EXERCISE DETAILS:
Exact transcription of the data below is required, without the images.

Rendered page images:
= Beginning of Section =
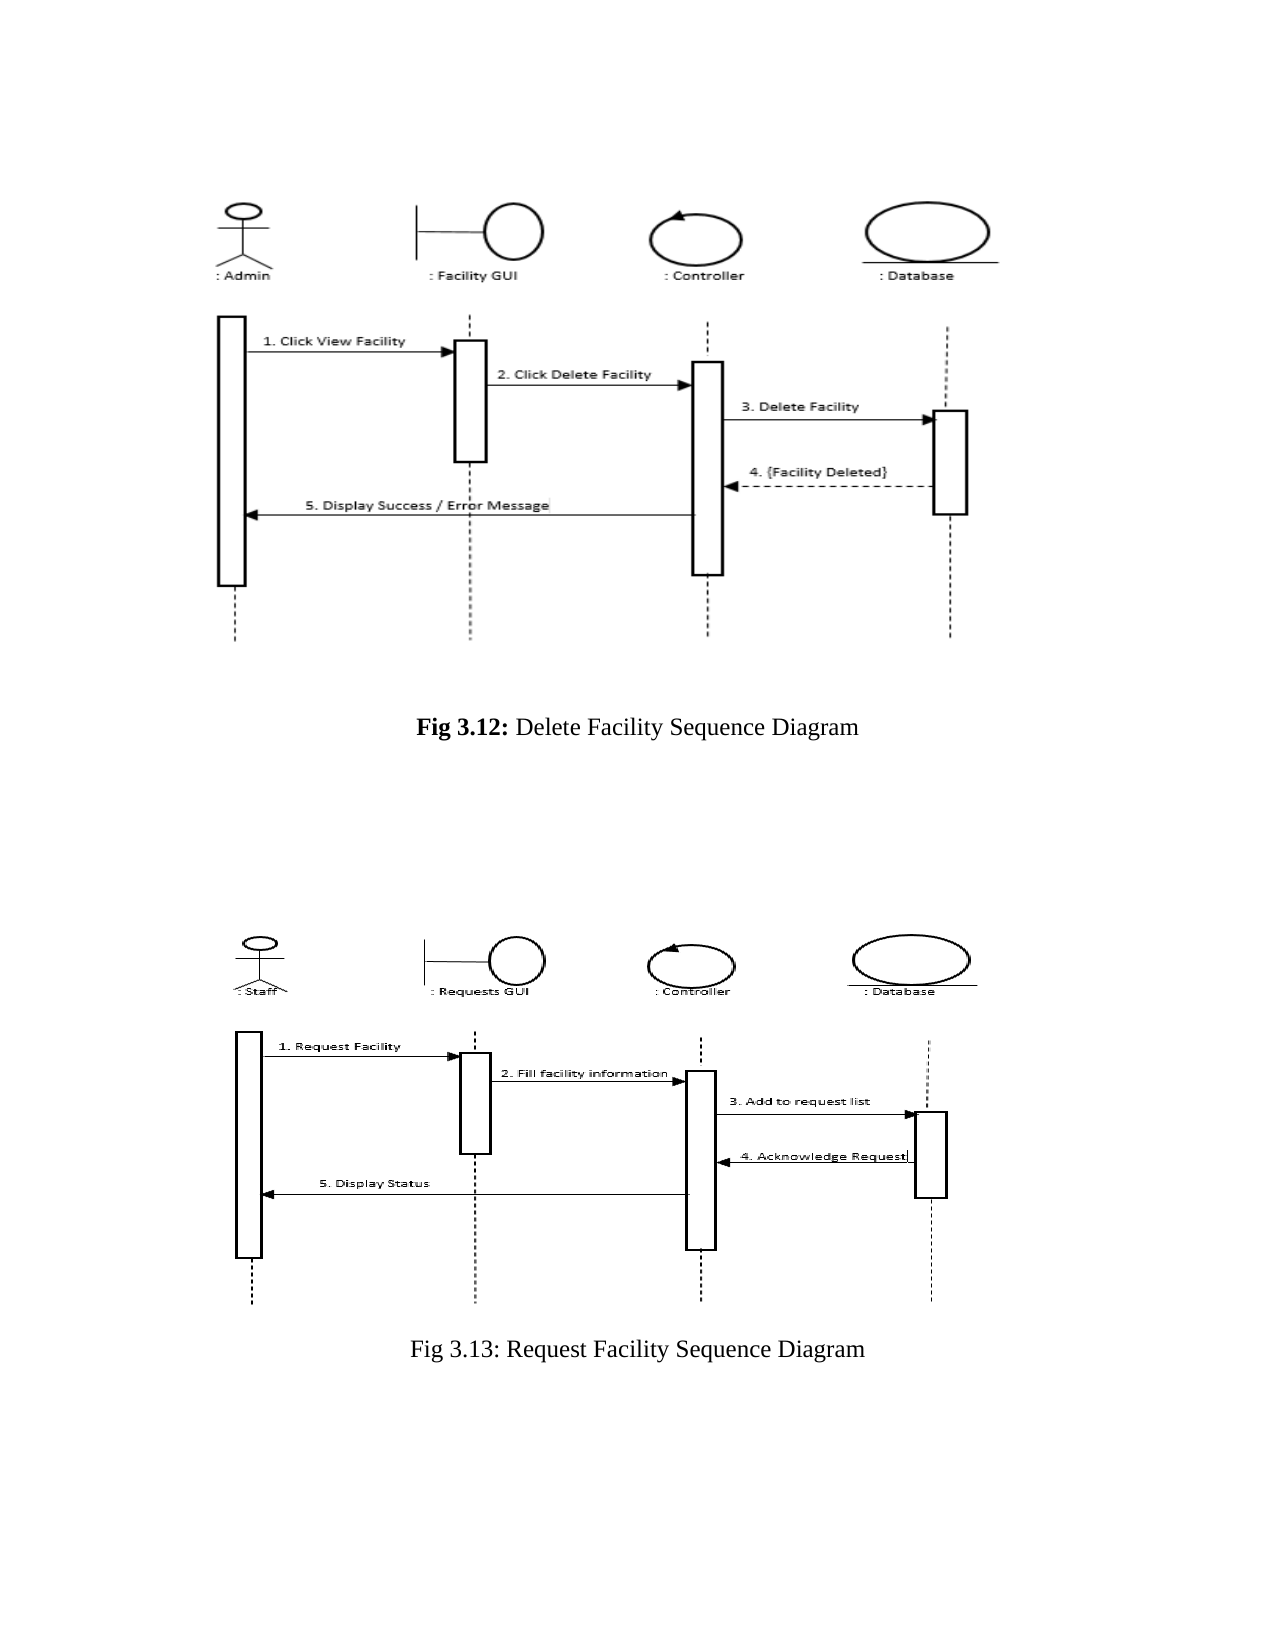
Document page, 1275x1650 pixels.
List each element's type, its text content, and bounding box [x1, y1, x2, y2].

text Fig 3.12: Delete Facility Sequence Diagram [150, 712, 1125, 741]
picture [150, 150, 1125, 655]
picture [167, 884, 1108, 1321]
text Fig 3.13: Request Facility Sequence Diagram [150, 1334, 1125, 1363]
= End of Section =
PROBLEM SOLUTION:
Document page, 1275x1650 pixels.
List each element's type, its text content, and bounding box [x1, y1, x2, y2].

text Fig 3.12: Delete Facility Sequence Diagram [150, 712, 1125, 741]
picture [150, 150, 1125, 655]
picture [167, 884, 1108, 1321]
text Fig 3.13: Request Facility Sequence Diagram [150, 1334, 1125, 1363]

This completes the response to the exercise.